Prepositional phrases are the kinds of things you use all the time without thinking about them. They’re groups of words that begin with a preposition and end with an object. Prepositions are words like about, across, after, for, and in. You’ll see them in simple prepositional phrases, like about zebras, after school, and with friends.

Objects of Prepositions

When we say object, we mean the thing being affected or referenced by the preposition. It’s usually a noun or noun phrase. The whole prepositional phrase also includes any articles and modifiers between the preposition and object. Here’s an example: “We sat beside the aqua blue sea.” In this case, beside is the preposition, and sea is the object. The is an article, and aqua blue is a modifier. You could say that the object of this prepositional phrase is the noun phrase “the aqua blue sea.”

Sometimes, a prepositional phrase will have a compound object, as in beyond the river and the mountains.

Nouns aren’t the only part of speech that can be used as objects. Pronouns, gerunds, and noun clauses can also be the objects of a preposition.

A gerund is a verb form ending in -ing that’s used as a noun, as in “They were talking about running.”

A noun clause is a group of words that contains a subject and verb, and is used as a noun. An example is “She went to sleep after she went home.”
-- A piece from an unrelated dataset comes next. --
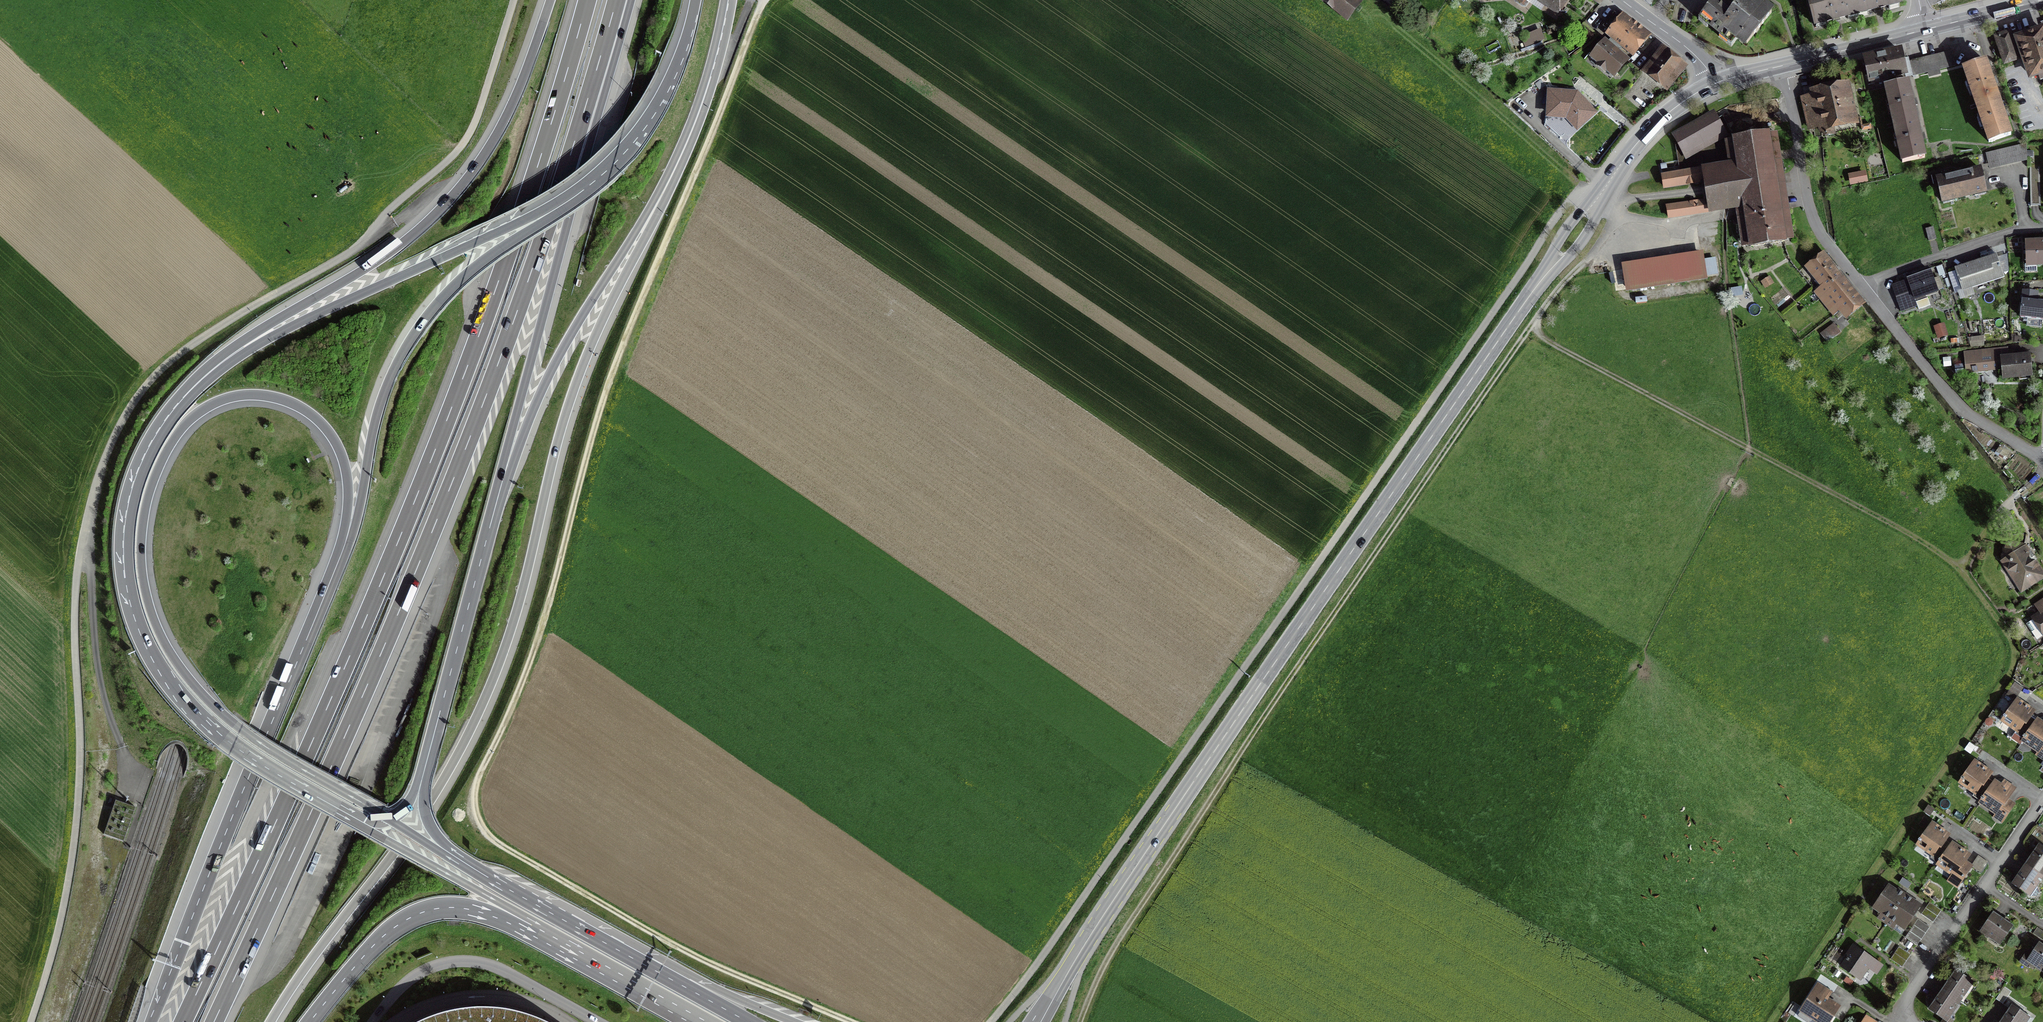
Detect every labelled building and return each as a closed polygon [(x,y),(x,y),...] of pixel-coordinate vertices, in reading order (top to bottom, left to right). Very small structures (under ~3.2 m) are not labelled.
[(1359,0),(1317,0),(1350,24),(1364,4),(1359,0)] [(1559,18),(1572,0),(1532,0),(1559,18)] [(1774,8),(1763,0),(1736,0),(1729,9),(1717,0),(1712,0),(1701,15),(1745,47),(1774,8)] [(1851,0),(1807,0),(1814,26),(1855,16),(1851,0)] [(1855,16),(1901,5),(1900,0),(1851,0),(1855,16)] [(1650,35),(1624,14),(1610,32),(1636,53),(1650,35)] [(2042,30),(2018,39),(2031,77),(2038,74),(2040,80),(2042,80),(2042,30)] [(2009,33),(1996,37),(2005,63),(2018,59),(2009,33)] [(1629,59),(1605,39),(1591,56),(1616,75),(1629,59)] [(1686,64),(1663,47),(1645,70),(1668,87),(1686,64)] [(1900,51),(1866,59),(1867,65),(1863,66),(1865,76),(1869,75),(1871,80),(1882,78),(1883,82),(1906,77),(1900,51)] [(1952,51),(1911,61),(1914,75),(1955,65),(1952,51)] [(2013,132),(1988,58),(1965,66),(1990,140),(2013,132)] [(1910,84),(1883,90),(1899,165),(1926,159),(1910,84)] [(1853,120),(1845,89),(1803,98),(1808,122),(1821,119),(1825,136),(1834,134),(1832,125),(1853,120)] [(1579,91),(1547,90),(1546,119),(1565,120),(1576,132),(1598,113),(1579,91)] [(1728,133),(1716,110),(1674,132),(1686,155),(1728,133)] [(1703,167),(1705,181),(1708,200),(1710,212),(1741,207),(1746,241),(1789,235),(1773,131),(1732,138),(1736,162),(1703,167)] [(2024,145),(1986,153),(1990,168),(2027,159),(2024,145)] [(1981,166),(1937,177),(1943,201),(1987,189),(1981,166)] [(1705,181),(1703,167),(1663,173),(1665,187),(1705,181)] [(1710,212),(1708,200),(1668,206),(1669,218),(1710,212)] [(2024,239),(2025,266),(2042,265),(2042,238),(2024,239)] [(1703,251),(1621,264),(1625,289),(1707,276),(1703,251)] [(1993,252),(1951,266),(1959,289),(2001,276),(1993,252)] [(1860,303),(1822,255),(1808,266),(1822,285),(1816,290),(1840,319),(1860,303)] [(1902,280),(1888,285),(1897,311),(1925,301),(1923,296),(1936,292),(1928,268),(1901,277),(1902,280)] [(2019,289),(2017,316),(2042,318),(2042,300),(2042,299),(2034,299),(2035,290),(2019,289)] [(1834,325),(1822,334),(1828,342),(1840,333),(1834,325)] [(2008,357),(2007,349),(1966,353),(1968,372),(2002,369),(2003,379),(2032,376),(2029,355),(2008,357)] [(1996,560),(2015,591),(2042,575),(2024,543),(2003,539),(1996,560)] [(2030,622),(2040,637),(2041,637),(2042,635),(2042,613),(2030,622)] [(2042,751),(2042,722),(2038,719),(2036,722),(2028,717),(2033,710),(2025,705),(2017,700),(2004,721),(2026,735),(2024,738),(2042,751)] [(1996,781),(1994,783),(1985,777),(1990,771),(1982,765),(1976,761),(1961,782),(1975,792),(1977,790),(1986,796),(1981,802),(2004,817),(2013,803),(2006,798),(2011,791),(2003,786),(1996,781)] [(1954,843),(1951,846),(1942,840),(1948,832),(1943,829),(1933,822),(1918,844),(1933,854),(1934,851),(1943,857),(1938,864),(1952,874),(1948,881),(1956,887),(1971,865),(1964,860),(1967,856),(1969,853),(1954,843)] [(2042,874),(2042,872),(2042,848),(2036,844),(2024,862),(2042,874)] [(2042,874),(2024,862),(2010,883),(2027,895),(2042,874)] [(1911,900),(1897,890),(1889,884),(1874,906),(1906,927),(1920,906),(1911,900)] [(1936,918),(1937,916),(1940,913),(1942,910),(1930,902),(1926,908),(1922,914),(1933,922),(1936,918)] [(2015,926),(1994,912),(1981,931),(2002,945),(2015,926)] [(1922,938),(1926,933),(1928,930),(1929,928),(1918,919),(1914,925),(1905,937),(1917,945),(1922,938)] [(2040,942),(2029,958),(2042,968),(2042,944),(2040,942)] [(1874,956),(1853,944),(1839,966),(1860,979),(1874,956)] [(1904,964),(1907,961),(1908,958),(1911,955),(1899,947),(1895,952),(1890,959),(1902,967),(1904,964)] [(1946,1019),(1973,979),(1957,968),(1949,980),(1937,997),(1929,1008),(1946,1019)] [(1818,985),(1799,1014),(1810,1021),(1814,1017),(1822,1021),(1828,1021),(1838,1006),(1826,999),(1830,993),(1818,985)] [(551,1018),(541,1013),(531,1009),(520,1006),(508,1003),(498,1001),(485,1001),(470,1001),(458,1003),(447,1005),(435,1008),(420,1014),(408,1021),(406,1021),(557,1021),(551,1018)] [(1999,1021),(2023,1021),(2029,1013),(2013,1002),(2005,1013),(1999,1021)] [(1862,1011),(1855,1021),(1878,1021),(1879,1021),(1862,1011)]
Both personal object pronouns and indefinite pronouns can also be the object of a preposition. Personal object pronouns are words like me, him, her, and them. You’ll see them in prepositional phrases like, “They were with me.” You’ll see indefinite pronouns, like one and both in phrases like “I was thinking about both.”

Can I End a Sentence With a Prepositional Phrase?

First: A prepositional phrase can be in almost any place in a sentence. It’s generally acceptable to end a sentence with a prepositional phrase.

You’ve probably heard people say that you shouldn’t end a sentence with a preposition itself. For example, some grammarians argue that the question “Where are you from?” is grammatically incorrect, and should instead be phrased as “From where are you?” As you can see, this can lead to some awkward-sounding constructions. In informal English, it’s okay to end a sentence with a preposition. The best thing to do is go with what sounds right when you read it out loud.